如何删除Git存储库中不在工作目录中的所有文件? [英] How to remove all files in a Git repository that are not in the working directory?

查看:50
本文介绍了如何删除Git存储库中不在工作目录中的所有文件?的处理方法,对大家解决问题具有一定的参考价值,需要的朋友们下面随着小编来一起学习吧!

问题描述

我正在拆分最初驻留在单个Subversion存储库中的旧版应用程序套件.

I'm in the process of splitting up an old suite of applications which originally resided in a single Subversion repository.

我已经将其转换为Git存储库,并删除了我不需要的存储库,但是我想通过摆脱与已删除文件关联的历史数据来缩减存储库的大小(原始存储库将是进行维护以供参考,因此在新版本中不需要.)

I've converted it over to a Git repository and removed what I don't want, but I'd like to slim the repository down by getting rid of the historical data associated with the deleted files (the original repository will be maintained for reference purposes so it isn't needed in the new one).

理想情况下,我想做的是遍历整个存储库,并删除工作目录中不存在的所有文件或文件夹,以及与之关联的任何历史记录.这将给我留下HEAD的内容以及影响这些文件的提交历史.但是,我还没有遇到这样的方法(孤立的HEAD不能保存历史记录,所以没有帮助).

Ideally what I'd like to do is go through the entire repository and remove any files or folders not present in the working directory, along with any history associated with them. This would leave me with the contents of HEAD and a history of commits affecting those files. However, I haven't come across a way of doing this (orphaning HEAD doesn't help as it doesn't preserve the history).

这可能吗?我知道如何通过git-filter-branch从整个历史记录中删除单个文件或文件夹,但是这样做的文件和文件夹太多了,这是不切实际的方法...除非有一种方法可以对不在HEAD中的所有文件进行过滤?

Is this possible? I know how to remove a single file or folder from the entire history via git-filter-branch, but there's too many files and folders for this to be a practical approach... unless there's a way of filtering on all files not in HEAD?

推荐答案

以下是使用git filter-branch删除所有不需要的文件的方法:

Here's how you can use git filter-branch to get rid of all files that you don't want:

  1. 获取您不想在历史记录中出现的文件名列表,包括重命名时的旧名称和新名称.例如,将它们放在名为toberemoved.txt

  1. Get a list of the filenames that you don't want to appear in the history both the old names and the new names in case of renames. For example put them in a file called toberemoved.txt

像这样运行git filter-branch:

Run git filter-branch like this:

$ git filter-branch --tree-filter "rm -f `cat toberemoved.txt`" branch1 branch2 ...

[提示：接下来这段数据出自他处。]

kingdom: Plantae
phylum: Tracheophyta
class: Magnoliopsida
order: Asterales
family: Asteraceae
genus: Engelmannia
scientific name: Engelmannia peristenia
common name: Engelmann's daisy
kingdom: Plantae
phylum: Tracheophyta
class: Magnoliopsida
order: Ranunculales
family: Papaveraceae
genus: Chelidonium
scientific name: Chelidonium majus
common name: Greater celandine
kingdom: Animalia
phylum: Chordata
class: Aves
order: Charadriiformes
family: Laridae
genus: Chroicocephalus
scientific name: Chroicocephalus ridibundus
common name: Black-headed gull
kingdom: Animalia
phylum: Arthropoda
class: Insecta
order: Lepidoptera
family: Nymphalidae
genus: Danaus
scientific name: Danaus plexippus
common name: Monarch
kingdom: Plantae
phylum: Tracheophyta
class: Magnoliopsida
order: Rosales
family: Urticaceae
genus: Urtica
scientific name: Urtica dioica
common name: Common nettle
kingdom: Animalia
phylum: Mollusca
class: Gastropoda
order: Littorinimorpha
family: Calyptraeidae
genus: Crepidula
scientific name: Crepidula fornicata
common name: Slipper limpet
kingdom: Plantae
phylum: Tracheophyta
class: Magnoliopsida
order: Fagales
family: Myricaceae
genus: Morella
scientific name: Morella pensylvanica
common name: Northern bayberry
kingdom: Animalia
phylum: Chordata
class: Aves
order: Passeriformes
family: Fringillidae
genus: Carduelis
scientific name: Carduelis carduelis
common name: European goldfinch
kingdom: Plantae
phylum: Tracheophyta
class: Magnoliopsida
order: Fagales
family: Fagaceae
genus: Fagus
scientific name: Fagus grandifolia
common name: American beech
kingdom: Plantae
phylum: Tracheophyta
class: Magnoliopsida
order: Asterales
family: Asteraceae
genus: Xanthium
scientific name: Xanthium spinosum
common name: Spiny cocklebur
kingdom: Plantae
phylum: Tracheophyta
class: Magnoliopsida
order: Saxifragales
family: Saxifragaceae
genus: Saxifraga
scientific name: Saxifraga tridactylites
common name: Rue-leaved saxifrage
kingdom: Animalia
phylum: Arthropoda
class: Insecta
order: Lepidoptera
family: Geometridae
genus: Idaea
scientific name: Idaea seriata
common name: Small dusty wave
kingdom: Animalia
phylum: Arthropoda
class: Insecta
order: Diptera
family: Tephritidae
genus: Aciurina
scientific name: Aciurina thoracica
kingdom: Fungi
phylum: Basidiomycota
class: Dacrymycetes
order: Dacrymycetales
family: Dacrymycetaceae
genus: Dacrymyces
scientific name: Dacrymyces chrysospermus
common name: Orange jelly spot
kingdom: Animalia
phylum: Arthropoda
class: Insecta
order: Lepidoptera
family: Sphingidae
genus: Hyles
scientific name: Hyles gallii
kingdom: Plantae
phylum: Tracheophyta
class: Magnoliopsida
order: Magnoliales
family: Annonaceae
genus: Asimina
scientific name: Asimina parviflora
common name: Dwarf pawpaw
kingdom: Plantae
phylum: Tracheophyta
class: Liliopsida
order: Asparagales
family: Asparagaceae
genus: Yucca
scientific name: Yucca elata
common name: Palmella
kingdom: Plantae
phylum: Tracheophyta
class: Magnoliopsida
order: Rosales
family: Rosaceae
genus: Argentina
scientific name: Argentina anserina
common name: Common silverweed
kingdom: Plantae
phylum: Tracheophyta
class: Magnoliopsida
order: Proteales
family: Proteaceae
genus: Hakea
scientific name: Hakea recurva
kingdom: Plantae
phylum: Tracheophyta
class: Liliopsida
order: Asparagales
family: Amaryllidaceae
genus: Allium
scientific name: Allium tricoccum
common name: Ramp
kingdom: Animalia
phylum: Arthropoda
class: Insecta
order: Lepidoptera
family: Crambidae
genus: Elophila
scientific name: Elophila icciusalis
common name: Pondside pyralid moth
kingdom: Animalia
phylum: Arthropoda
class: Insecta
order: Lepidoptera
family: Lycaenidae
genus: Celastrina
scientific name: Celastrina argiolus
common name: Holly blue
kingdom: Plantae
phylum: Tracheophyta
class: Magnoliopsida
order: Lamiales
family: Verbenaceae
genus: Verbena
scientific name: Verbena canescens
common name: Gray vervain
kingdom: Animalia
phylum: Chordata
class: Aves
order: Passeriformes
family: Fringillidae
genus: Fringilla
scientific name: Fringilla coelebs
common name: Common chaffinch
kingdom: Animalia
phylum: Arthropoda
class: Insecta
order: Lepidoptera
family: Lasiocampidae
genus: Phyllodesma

这是git filter-branch的相关手册页:

Here's the relevant man page from git filter-branch:

   --tree-filter <command>
       This is the filter for rewriting the tree and its contents. The
       argument is evaluated in shell with the working directory set to
       the root of the checked out tree. The new tree is then used as-is
       (new files are auto-added, disappeared files are auto-removed -
       neither .gitignore files nor any other ignore rules HAVE ANY
       EFFECT!).

因此,只需确保要删除的文件列表都相对于检出树的根即可.

So just make sure that the list of files you want deleted are all relative to the root of the checked out tree.

更新:

要获取过去存在但不在当前工作目录中的文件列表,可以运行以下命令.请注意,您将需要做更多的工作来保留重命名文件的重命名之前的历史记录":

To get the list of the files that were present in the past but not in the current working directory you can run the following. Note that you'll have to do further effort to keep the "history before renaming" of renamed files:

$ git log --raw |awk '/^:/ { if (! printed[$6]) { print $6; printed[$6] = 1 }}'|while read f;do if [ ! -f $f ]; then echo Deleted: $f;fi;done

$ 6是在--raw模式的日志中显示的一次提交中受影响的文件的名称.

That $6 is the name of the file that were affected in a commit in shown in the --raw mode of log.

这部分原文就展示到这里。